Adam Optimizer

The Adam optimizer maintains two exponential moving averages (EMA):

\begin{equation} m_t = \beta_1 m_{t-1} + (1 - \beta_1) g_t \tag{1} \end{equation}

\begin{equation} v_t = \beta_2 v_{t-1} + (1 - \beta_2) g_t^2 \tag{2} \end{equation}

with initialization:

\begin{equation} m_0 = 0, \quad v_0 = 0 \tag{3} \end{equation}

The parameter update is:

\begin{equation} w_{t+1} = w_t - \alpha \frac{\hat{m}_t}{\sqrt{\hat{v}_t} + \epsilon} \tag{4} \end{equation}

where these are the bias corrected terms:

\begin{equation} \hat{m}_t = \frac{m_t}{1 - \beta_1^t}, \quad \hat{v}_t = \frac{v_t}{1 - \beta_2^t} \tag{5} \end{equation}

Why do we need this bias correction?

A proper EMA (exponential moving average) assigns weights (starting from the most recent value):

\begin{equation} (1 - \beta),\; \beta(1 - \beta),\; \beta^2(1 - \beta), \dots \tag{6} \end{equation}

These sum to 1:

\begin{equation} \sum_{i=0}^{\infty} (1 - \beta)\beta^i = 1 \tag{7} \end{equation}

So EMA is a proper weighted average only if it has been running forever.

But in Adam, we start from:

\begin{equation} m_0 = 0 \tag{8} \end{equation}

Let’s unroll the recursion.

Expanding the EMA

From (1):

\begin{equation} m_1 = (1 - \beta) g_1 \tag{9} \end{equation}

\begin{equation} m_2 = \beta (1 - \beta) g_1 + (1 - \beta) g_2 \tag{10} \end{equation}

\begin{equation} m_3 = \beta^2 (1 - \beta) g_1 + \beta (1 - \beta) g_2 + (1 - \beta) g_3 \tag{11} \end{equation}

In general:

\begin{equation} m_t = (1 - \beta)\sum_{i=0}^{t-1} \beta^i g_{t-i} \tag{12} \end{equation}

The Bias

The weights are correct relative to each other (see the proper EMA above), but their sum is:

\begin{equation} \sum_{i=0}^{t-1} (1 - \beta)\beta^i = 1 - \beta^t \tag{13} \end{equation}

So:

\begin{equation} m_t = (1 - \beta^t) \cdot \text{(true EMA)} \tag{14} \end{equation}

This means:

\begin{equation} \mathbb{E}[m_t] = (1 - \beta^t)\mu \tag{15} \end{equation}

where $\mu$ is the true average gradient.

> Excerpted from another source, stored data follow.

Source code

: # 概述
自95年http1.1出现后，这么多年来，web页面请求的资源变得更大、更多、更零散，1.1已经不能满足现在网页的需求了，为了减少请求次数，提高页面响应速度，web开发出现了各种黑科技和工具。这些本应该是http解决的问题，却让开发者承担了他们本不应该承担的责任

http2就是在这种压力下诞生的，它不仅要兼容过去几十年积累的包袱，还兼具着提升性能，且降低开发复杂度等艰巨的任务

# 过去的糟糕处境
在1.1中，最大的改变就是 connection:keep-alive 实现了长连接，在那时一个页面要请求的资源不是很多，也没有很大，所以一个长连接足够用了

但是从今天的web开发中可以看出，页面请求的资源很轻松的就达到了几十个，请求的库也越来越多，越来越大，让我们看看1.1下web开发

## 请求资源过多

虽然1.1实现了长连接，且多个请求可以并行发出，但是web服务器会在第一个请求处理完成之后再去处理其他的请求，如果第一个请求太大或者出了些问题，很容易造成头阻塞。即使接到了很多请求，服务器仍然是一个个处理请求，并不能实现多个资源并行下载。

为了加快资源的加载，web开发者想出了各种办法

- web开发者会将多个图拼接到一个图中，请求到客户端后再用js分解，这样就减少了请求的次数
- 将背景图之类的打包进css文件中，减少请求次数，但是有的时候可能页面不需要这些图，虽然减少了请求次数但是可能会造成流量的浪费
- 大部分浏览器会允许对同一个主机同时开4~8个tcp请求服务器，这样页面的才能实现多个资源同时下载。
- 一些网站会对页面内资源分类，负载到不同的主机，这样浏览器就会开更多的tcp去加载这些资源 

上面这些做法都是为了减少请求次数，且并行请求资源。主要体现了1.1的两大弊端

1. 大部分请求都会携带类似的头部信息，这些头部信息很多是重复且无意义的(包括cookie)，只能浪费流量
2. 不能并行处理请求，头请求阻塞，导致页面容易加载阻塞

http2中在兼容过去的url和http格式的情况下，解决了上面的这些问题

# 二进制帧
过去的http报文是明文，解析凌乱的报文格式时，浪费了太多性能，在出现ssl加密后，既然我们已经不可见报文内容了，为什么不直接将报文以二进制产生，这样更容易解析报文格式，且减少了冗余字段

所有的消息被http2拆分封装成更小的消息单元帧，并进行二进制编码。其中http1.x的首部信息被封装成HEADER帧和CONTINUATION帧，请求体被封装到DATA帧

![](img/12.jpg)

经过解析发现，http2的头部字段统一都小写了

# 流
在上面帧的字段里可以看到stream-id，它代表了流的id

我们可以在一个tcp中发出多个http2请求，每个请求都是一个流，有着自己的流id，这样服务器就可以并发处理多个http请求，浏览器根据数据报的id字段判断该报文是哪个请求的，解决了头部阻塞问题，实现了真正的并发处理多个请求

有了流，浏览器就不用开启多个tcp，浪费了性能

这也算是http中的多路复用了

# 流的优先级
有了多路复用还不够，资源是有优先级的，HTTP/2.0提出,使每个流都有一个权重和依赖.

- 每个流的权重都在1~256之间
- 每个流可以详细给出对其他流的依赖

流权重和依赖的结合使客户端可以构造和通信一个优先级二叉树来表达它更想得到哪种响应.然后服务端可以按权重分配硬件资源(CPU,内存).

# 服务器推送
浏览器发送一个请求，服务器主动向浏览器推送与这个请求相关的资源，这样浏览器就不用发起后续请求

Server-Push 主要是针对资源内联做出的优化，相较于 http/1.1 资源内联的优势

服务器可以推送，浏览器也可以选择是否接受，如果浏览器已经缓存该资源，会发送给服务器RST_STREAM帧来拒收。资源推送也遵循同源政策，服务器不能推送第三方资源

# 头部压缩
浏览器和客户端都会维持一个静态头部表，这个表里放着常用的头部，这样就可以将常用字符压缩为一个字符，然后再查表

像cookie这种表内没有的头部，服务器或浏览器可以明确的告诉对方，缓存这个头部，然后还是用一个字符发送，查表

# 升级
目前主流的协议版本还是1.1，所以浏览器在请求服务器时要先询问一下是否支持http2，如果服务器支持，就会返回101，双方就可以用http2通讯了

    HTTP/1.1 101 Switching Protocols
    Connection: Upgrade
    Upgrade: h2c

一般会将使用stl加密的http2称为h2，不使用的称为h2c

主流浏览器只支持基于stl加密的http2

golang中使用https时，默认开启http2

So $m_t$ is biased toward zero, especially at small $t$.

Bias Correction

To fix this, divide by the missing mass:

\begin{equation} \hat{m}_t = \frac{m_t}{1 - \beta^t} \tag{16} \end{equation}

Then:

\begin{equation} \mathbb{E}[\hat{m}_t] = \mu \tag{17} \end{equation}

This gives an unbiased estimate of the EMA.

The same applies to $v_t$.

Why Not Initialize Differently?

An intuitive way would be to initialize it to the first element (gradient) that we saw:

\begin{equation} m_1 = g_1 \tag{18} \end{equation}

Then:

\begin{equation} m_t = \beta^{t-1} g_1 + (1 - \beta)\sum_{i=2}^{t} \beta^{t-i} g_i \tag{19} \end{equation}

Now the weights sum to 1 (that’s good), but:

The first gradient $g_1$ gets weight $\beta^{t-1}$ instead of $(1 - \beta)\beta^{t-1}$ (as it should be in correct EMA). This means the first gradient weight is higher than needed.

To fix it, you would need:

Reduce weight of $g_1$ by reducing $\beta^t g_1$ (this would break the total sum of course), and:
Renormalize everything by dividing by $1-\beta^t$

Which effectively requires remembering the first gradient forever! That means additional x1 memory footprint which we don’t like. It also means more FLOPs as we have additional substract operation.

Why Adam Chooses Zero Initialization

Setting:

\begin{equation} m_0 = 0 \tag{20} \end{equation}

gives:

Correct relative weighting
Simple recursion
No need to store history

The only issue is the scaling factor $(1 - \beta^t)$, which is easy to correct.

So Adam uses:

\begin{equation} \hat{m}_t = \frac{m_t}{1 - \beta^t} \tag{21} \end{equation}

instead of trying to fix initialization.

Intuition in One Line

Bias correction exists because EMA starts from zero, so its total weight is too small, and we divide by $(1 - \beta^t)$ to renormalize it.